Autism is a lifelong condition, and it is generally accepted that it is impossible to completely recover from it. However, recent studies have suggested that a small number of children may outgrow their autism diagnosis. Researchers are beginning to explore how common this may be and why some children may be able to overcome their symptoms. The Diagnostic and Statistical Manual of Mental Disorders (DSM) states that autistic symptoms begin early and continue throughout life, although adults may mask their symptoms in some situations.
However, if a person with a diagnosis of autism seems to completely overcome their initial symptoms, they were not diagnosed correctly. Ari Ne'eman, president and co-founder of the Autistic Self Advocacy Network, argues that missing a diagnosis of autism deprives people of the opportunity to be part of the autism community, and that adults in this situation often feel that they are somehow different, but cannot understand the feeling. Geraldine Dawson, scientific director of Autism Speaks, said that a recent study provides concrete support for what many on the frontlines of autism have been witnessing. This study found that approximately 9% of children diagnosed with early autism did not meet the criteria for diagnosing autism in early adulthood.
In addition, one analysis suggested that some young people in the optimal outcome group are a little more socially awkward than their peers, but they are perceived as more likable than those who never had autism or who still have autism but work well.

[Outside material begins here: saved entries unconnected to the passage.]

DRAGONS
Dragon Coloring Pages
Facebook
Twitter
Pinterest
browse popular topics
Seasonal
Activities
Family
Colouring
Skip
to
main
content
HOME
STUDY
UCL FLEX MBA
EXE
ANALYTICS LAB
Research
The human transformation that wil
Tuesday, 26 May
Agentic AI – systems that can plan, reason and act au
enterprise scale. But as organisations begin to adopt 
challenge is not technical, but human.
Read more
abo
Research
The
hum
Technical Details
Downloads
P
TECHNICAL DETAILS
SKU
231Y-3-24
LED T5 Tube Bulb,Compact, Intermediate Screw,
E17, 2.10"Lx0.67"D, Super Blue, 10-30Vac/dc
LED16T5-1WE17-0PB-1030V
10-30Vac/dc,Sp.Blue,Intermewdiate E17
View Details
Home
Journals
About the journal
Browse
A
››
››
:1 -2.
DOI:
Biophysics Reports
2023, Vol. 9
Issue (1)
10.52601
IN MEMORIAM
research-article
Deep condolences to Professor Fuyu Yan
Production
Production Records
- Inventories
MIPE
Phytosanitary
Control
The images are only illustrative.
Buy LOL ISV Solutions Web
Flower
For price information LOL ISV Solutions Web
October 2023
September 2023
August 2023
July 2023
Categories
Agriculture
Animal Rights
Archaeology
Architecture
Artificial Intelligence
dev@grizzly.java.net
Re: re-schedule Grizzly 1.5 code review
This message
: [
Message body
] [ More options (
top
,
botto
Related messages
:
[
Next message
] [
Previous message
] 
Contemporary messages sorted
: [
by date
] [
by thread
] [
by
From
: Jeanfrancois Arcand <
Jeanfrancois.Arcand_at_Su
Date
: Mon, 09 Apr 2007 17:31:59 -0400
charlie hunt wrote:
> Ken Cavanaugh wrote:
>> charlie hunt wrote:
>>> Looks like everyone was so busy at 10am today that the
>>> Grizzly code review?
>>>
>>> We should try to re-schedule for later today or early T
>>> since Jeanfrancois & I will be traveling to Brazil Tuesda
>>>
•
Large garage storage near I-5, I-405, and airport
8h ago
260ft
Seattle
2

However, estimates of children who seem to lose the social and communication deficiencies and repetitive behaviors that define autism vary widely, from about 3 to 25 percent. In one study, all eight children who no longer met the criteria for autism had received treatment by age 3, compared to only half of the children who continued to have symptoms. Psychologists emphasize that missing all symptoms of autism is rare, and even if symptoms disappear, these children can retain underlying brain differences that can present ongoing challenges.
It is important to note that there is no known cure for autism and it is still considered a lifelong condition.